You have to be able to tell a good story. And we have a fantastic story to tell at Mavroki. People want to dream about what they wear, to incarnate the ‘spirit’ of a brand, and ultimately feel special. Therefore, the story you tell is very important. To be able to make it in this competitive market you have to be consistent in your offering, you can’t jump from one perfume to the next without remaining true to your signature. We use the high-end natural ingredients to create our perfumes in addition to the luxury and high-quality packaging. All of the above cannot be achieved without a synergetic team that has one objective and vision, to always give the best outputs.

In a recent study for Fraicheur.com, Beauty industry losses are expected to reach 175 billion dollars in 2020 due to working from home and therefore the decrease in makeup and cosmetics products use in general. Does this apply to the perfume market? And what are your expectations for this market in 2021?

With 2020 is behind us, I have a strong faith in the future. As per our expectations for the market in the next few years, we believe that it will continue to grow. Regarding this industry losses and I can’t speak on behalf of others, I can only say that Mavroki hasn’t been affected during the pandemic.

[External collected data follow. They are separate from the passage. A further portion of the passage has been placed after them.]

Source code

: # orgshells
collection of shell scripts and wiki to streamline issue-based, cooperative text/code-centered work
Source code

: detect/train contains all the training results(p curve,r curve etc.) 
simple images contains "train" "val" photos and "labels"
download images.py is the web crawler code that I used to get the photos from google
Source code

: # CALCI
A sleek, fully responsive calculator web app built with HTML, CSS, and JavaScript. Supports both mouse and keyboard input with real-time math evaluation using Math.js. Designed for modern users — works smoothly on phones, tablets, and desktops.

Being independent in a market dominated by giant groups must be challenging. What are your day to day challenges and advantages of being an independent brand in the perfume industry?

Being independent is an advantage as it gives us flexibility and speed when it comes to major decisions. You are much more agile. Developing and enhancing in addition to creating the most unique products for our customers are our only challenges.

What about e-commerce? To what extent does e-commerce work in the perfume industry?

Digital transformation is happening across all the industries, and is one of most fast-growing sectors. You cannot leave behind the customers’ needs and expect to have a profitable business; therefore, we see that e-commerce and online shopping are the present and the future of all sales platforms.